Muscle Physiology Laboratory, Department of Kinesiology, University of Massachusetts Amherst, Amherst, Massachusetts, USA.
Human Magnetic Resonance Center, Institute for Applied Life Sciences (IALS), University of Massachusetts Amherst, Amherst, Massachusetts, USA.
NMR Biomed. 2020 Nov;33(11):e4381. doi: 10.1002/nbm.4381. Epub 2020 Aug 16.

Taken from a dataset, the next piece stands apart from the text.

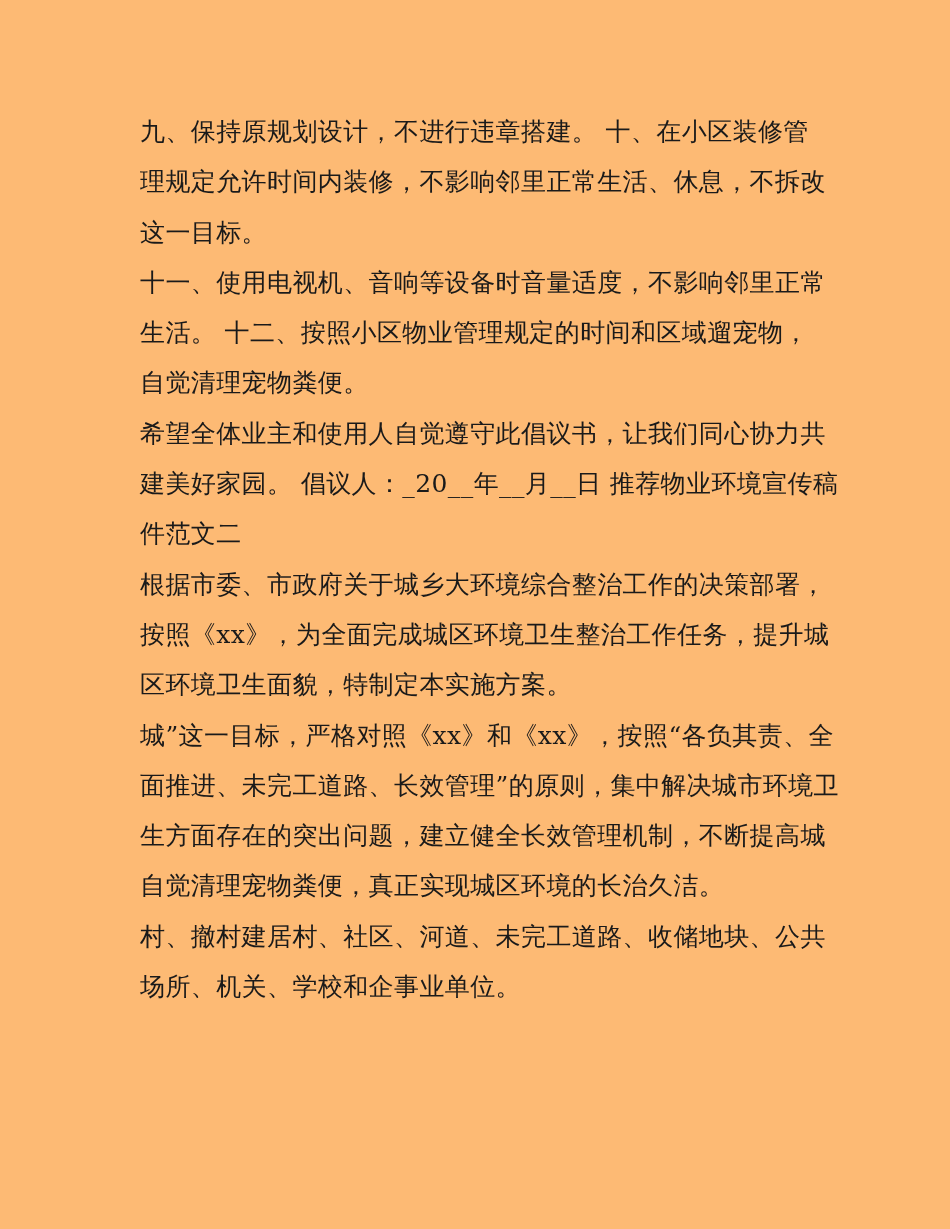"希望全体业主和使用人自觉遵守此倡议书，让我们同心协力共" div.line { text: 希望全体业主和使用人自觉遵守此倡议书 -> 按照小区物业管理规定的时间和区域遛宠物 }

Several methods have been developed for using P-MRS to calculate rates of oxidative ATP synthesis (ATP ) during muscular contractions based on assumptions that (1) the ATP cost of force generation (ATP ) remains constant or (2) Michaelis-Menten coupling between cytosolic ADP and ATP does not change. However, growing evidence suggests that one, or both, of these assumptions are invalid during high-intensity fatigue protocols. Consequently, there is a need to examine the validity and accuracy of traditional ATP calculation methods under these conditions. To address this gap, we measured phosphate concentrations and pH in the vastus lateralis muscle of nine young adults during four rest-contraction-recovery trials lasting 24, 60, 120, and 240 s. The initial velocity of phosphocreatine resynthesis (V ) following each trial served as the criterion measure of ATP because this method makes no assumptions of constant ATP or Michaelis-Menten coupling between changes in cytosolic ADP and ATP . Subsequently, we calculated ATP throughout the 240 s trial using several traditional calculation methods and compared estimations of ATP from each method with time-matched measurements of V . Method 1, which assumes that ATP does not change, was able to model changes in V over time, but showed poor accuracy for predicting V across a wide range of ATP values. In contrast, Michaelis-Menten methods, which assume that the relationship between changes in cytosolic ADP and ATP remains constant, were invalid because they could not model the decline in V . However, adjusting these Michaelis-Menten methods for observed changes in maximal ATP capacity (i.e., V ) permitted modeling of the decline in V and markedly improved accuracy. The results of these comprehensive analyses demonstrate that valid, accurate measurements of ATP can be obtained during high-intensity contractions by adjusting Michaelis-Menten ATP calculations for changes in V observed from baseline to post-fatigue.
已经开发出几种方法,用于使用 P-MRS 根据以下假设计算肌肉收缩过程中氧化型 ATP 合成(ATP)的速率:(1)力产生的 ATP 成本(ATP)保持不变,或(2)胞质 ADP 和 ATP 之间的米氏门控耦合不变。然而,越来越多的证据表明,在高强度疲劳方案中,这些假设中的一个或两个可能无效。因此,有必要在这些条件下检查传统 ATP 计算方法的有效性和准确性。为了解决这个差距,我们在九名年轻人的股外侧肌中测量了磷酸盐浓度和 pH 值,这些人在持续 24、60、120 和 240 秒的四个休息-收缩-恢复试验中。每次试验后磷酸肌酸再合成的初始速度(V)作为 ATP 的标准测量值,因为这种方法不假设 ATP 不变或胞质 ADP 和 ATP 变化之间的米氏门控耦合不变。随后,我们使用几种传统的计算方法在整个 240 秒的试验中计算 ATP,并将每种方法的 ATP 估计值与时间匹配的 V 测量值进行比较。假设 ATP 不变的方法 1 能够模拟 V 随时间的变化,但在预测广泛的 ATP 值范围内的 V 时准确性较差。相比之下,假设胞质 ADP 和 ATP 之间的关系保持不变的米氏门控方法无效,因为它们无法模拟 V 的下降。然而,通过调整这些米氏门控方法来观察到的最大 ATP 容量(即 V)的变化,允许模拟 V 的下降,并显著提高准确性。这些综合分析的结果表明,通过调整米氏门控 ATP 计算以适应从基线到疲劳后的 V 观察到的变化,可以在高强度收缩期间获得有效的、准确的 ATP 测量值。